Thursday 21 January 2010

Roads and Responsibility

15st 6lb, 4.5 units. Too much to eat and drink again last night. Which might have had something to do with the almost two hours it took me to complete what should have been a 40 minute journey home, thanks to the closure of the A55 near Chester owing to “an accident”. As a result of which I felt seriously in need of a drink by the time I walked through the front door.

I’d love to tell you more. And no doubt you’d love to read it. After all, we all adore a good accident, don’t we? Just think how often you have been delayed on the motorway by traffic that has slowed to a crawl for no other reason than that everyone in front of you felt the need to have a jolly good gawp at some incident in the opposite carriageway.

So I regret that I have no further intelligence to share with you. You might think that an accident serious enough to require the closure of half a major dual carriageway, causing gridlock during the evening rush hour, might have merited a mention somewhere so that those caught up in the resulting chaos could find out what the hell it had all been about.

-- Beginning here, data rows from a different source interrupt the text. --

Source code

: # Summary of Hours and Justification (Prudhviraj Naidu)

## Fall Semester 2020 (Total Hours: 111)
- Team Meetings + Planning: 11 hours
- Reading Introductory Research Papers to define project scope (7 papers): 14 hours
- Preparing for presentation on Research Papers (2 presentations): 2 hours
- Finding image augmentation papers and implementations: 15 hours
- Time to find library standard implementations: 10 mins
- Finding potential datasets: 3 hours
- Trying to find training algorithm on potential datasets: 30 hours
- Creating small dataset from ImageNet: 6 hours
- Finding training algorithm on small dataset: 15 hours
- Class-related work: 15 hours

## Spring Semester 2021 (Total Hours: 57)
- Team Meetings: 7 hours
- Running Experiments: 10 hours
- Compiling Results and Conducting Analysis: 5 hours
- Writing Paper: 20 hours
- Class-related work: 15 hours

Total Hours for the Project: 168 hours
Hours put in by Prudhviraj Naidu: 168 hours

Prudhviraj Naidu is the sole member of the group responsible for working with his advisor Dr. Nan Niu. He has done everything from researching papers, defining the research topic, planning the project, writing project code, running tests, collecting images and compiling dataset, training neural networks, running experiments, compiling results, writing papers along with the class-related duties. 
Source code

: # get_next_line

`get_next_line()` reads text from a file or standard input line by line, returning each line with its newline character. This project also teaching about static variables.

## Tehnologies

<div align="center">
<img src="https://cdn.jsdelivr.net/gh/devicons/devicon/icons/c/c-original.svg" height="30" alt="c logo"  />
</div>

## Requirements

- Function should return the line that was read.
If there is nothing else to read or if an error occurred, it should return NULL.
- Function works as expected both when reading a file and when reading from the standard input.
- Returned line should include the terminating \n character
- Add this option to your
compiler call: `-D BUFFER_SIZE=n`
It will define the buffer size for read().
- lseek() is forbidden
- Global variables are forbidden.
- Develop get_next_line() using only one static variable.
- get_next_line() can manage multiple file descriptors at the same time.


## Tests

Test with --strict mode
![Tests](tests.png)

But clearly not. Even in these days of the information superhighway, extensive searches have turned up precisely nothing.

It was the same on both occasions when I observed crashes at close hand, through my rear view mirror. Once on the M62 and once on the Central Motorway in Newcastle, I came to a halt behind stationary cars and fast moving vehicles behind me didn’t. I vividly remember watching a BMW flying through the air and performing several somersaults, wondering whether it would stop before it landed on me. It did. Which was particularly lucky because, in that instance, in Newcastle, I was driving a brand new car which I had travelled less than a mile from the showroom after picking it up. “Bloody typical”, I thought as I sat there glumly waiting for the chain reaction of crashes to involve me, but amazingly escaped without a scratch after the large white van behind me sportingly steered away from my car when he was struck. Perhaps he could not bear to dent my pristine paintwork. Perhaps he was hoping for a reward. Who knows?

Anyway, it all seemed pretty spectacular at the time and I eagerly scanned the news to read reports, but neither crash was ever mentioned anywhere. Similarly, a few years ago I was brought to a grinding halt by a huge fire on the A1. I eventually found a short report of that one on the local BBC news website. A young mother and her two children had been crushed and then incinerated by a timber lorry that had failed to notice their car, stationary in roadworks. It had merited a passing mention on the local radio station, no more. If it had involved a train it would have been one of the lead items on the national news on TV, but death and injuries on the roads are apparently considered such an everyday event that they are not really worth reporting.

Apart from that I spent my day gamely trying to write something about what used to be called Corporate Social Responsibility, but now seems to have become just Corporate Responsibility, presumably to reflect the fact that big companies seem to feel obliged to pretend that they are trying to save the planet, as well as the humans infesting it. It’s all very worthy, but my goodness it’s dull. It reminded me why I tried to weasel my way out of writing so many annual reports a few years ago. There are not a lot of laughs to be had of it, that’s for sure. I wonder whether I should try adding an irresponsibly humorous Corporate Responsibility section to my own website?